The watchdog's director-general Ahmet Uzumcu said the various companies will now undergo evaluation before a suitable candidate is found.
"The companies bidding for participation in the disposal process will be required to comply with all applicable international and national regulations pertaining to safety and the environment," Uzumcu added.
Chemical weapons experts in the past have expressed concern over the incineration of chemical weapons at sea due to the risk of toxins that may land up in the water.
Despite international consensus on destroying the chemicals outside war-wracked Syria, no country had volunteered to have them destroyed on its soil.
Syria is cooperating with the disarmament and has already said it had 1,290 tonnes of chemical weapons and precursors, or ingredients, as well as over 1,000 unfilled chemical munitions, such as shells, rockets or mortars.
A team of UN-OPCW inspectors has been on the ground since October checking Syria's weapons and facilities.
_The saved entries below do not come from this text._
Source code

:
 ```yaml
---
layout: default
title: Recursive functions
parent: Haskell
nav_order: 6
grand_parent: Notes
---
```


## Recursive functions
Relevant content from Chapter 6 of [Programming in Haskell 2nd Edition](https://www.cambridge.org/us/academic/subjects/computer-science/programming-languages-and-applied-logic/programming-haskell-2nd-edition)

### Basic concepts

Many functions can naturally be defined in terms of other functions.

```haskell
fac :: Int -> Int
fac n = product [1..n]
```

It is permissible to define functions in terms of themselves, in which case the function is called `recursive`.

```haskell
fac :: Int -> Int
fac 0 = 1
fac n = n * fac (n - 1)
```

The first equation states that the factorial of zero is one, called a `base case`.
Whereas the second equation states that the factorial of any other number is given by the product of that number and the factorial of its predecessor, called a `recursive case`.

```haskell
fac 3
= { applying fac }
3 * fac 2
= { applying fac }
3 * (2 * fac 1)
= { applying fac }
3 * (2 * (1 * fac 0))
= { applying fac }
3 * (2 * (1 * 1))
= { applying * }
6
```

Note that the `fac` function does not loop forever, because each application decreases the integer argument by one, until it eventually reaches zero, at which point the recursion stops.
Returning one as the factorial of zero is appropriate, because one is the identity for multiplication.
The destruction of declared chemical weapons production facilities was completed last month and all chemicals and precursors placed under seal, the OPCW said last month ahead of a November 1 deadline backed by a UN Security Council resolution.
Some chemical weapons are destroyed through a process called hydrolysis, in which agents, like detergents, are used to neutralise chemicals such as mustard gas and sulphur, resulting in liquid waste known as effluent.
Nerve gases such as sarin are often better destroyed through incineration.
The OPCW has before requested that 798 tonnes of chemicals needed to be disposed of, as well as 7.7 million litres of effluent.